Segment Open
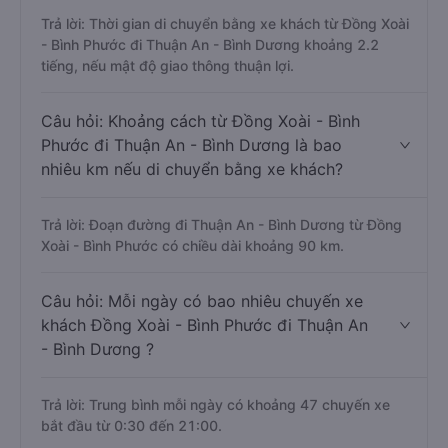
Trả lời: Thời gian di chuyển bằng xe khách từ Đồng Xoài
- Bình Phước đi Thuận An - Bình Dương khoảng 2.2
tiếng, nếu mật độ giao thông thuận lợi.
Câu hỏi: Khoảng cách từ Đồng Xoài - Bình
Phước đi Thuận An - Bình Dương là bao
nhiêu km nếu di chuyển bằng xe khách?
Trả lời: Đoạn đường đi Thuận An - Bình Dương từ Đồng
Xoài - Bình Phước có chiều dài khoảng 90 km.
Câu hỏi: Mỗi ngày có bao nhiêu chuyến xe
khách Đồng Xoài - Bình Phước đi Thuận An
- Bình Dương ?
Trả lời: Trung bình mỗi ngày có khoảng 47 chuyến xe
bắt đầu từ 0:30 đến 21:00.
Segment Closed
§ **Assignment**
Transcribe the records above exactly and drop every picture.

§ **Problem solution**
Trả lời: Thời gian di chuyển bằng xe khách từ Đồng Xoài
- Bình Phước đi Thuận An - Bình Dương khoảng 2.2
tiếng, nếu mật độ giao thông thuận lợi.
Câu hỏi: Khoảng cách từ Đồng Xoài - Bình
Phước đi Thuận An - Bình Dương là bao
nhiêu km nếu di chuyển bằng xe khách?
Trả lời: Đoạn đường đi Thuận An - Bình Dương từ Đồng
Xoài - Bình Phước có chiều dài khoảng 90 km.
Câu hỏi: Mỗi ngày có bao nhiêu chuyến xe
khách Đồng Xoài - Bình Phước đi Thuận An
- Bình Dương ?
Trả lời: Trung bình mỗi ngày có khoảng 47 chuyến xe
bắt đầu từ 0:30 đến 21:00.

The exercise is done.